**REQUIRED WORK**
Please copy each line below that contains the word "right".

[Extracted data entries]
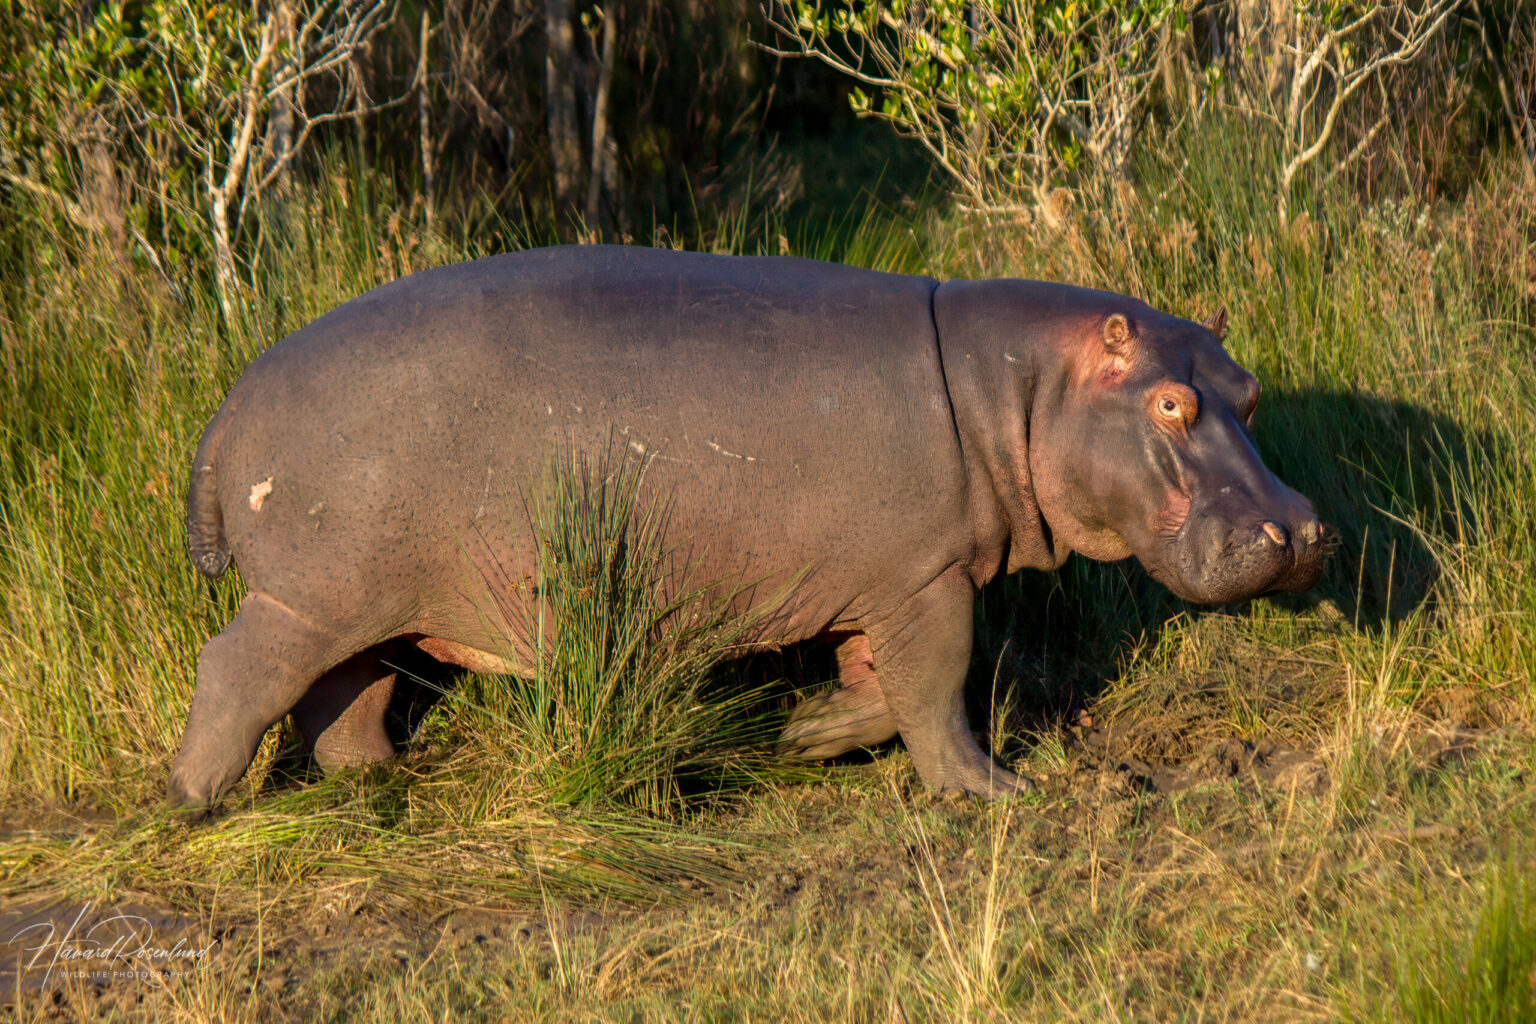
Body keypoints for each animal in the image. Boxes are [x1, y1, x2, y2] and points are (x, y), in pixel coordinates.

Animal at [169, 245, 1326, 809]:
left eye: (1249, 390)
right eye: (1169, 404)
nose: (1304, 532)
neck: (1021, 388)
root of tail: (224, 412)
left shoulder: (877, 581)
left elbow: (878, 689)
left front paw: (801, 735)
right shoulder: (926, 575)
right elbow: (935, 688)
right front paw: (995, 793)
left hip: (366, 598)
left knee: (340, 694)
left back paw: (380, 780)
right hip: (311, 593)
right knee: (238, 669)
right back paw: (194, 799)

**THE COMPLETED TASK**
right eye: (1169, 404)
right shoulder: (926, 575)
right elbow: (935, 688)
right front paw: (995, 793)
right hip: (311, 593)
right knee: (238, 669)
right back paw: (194, 799)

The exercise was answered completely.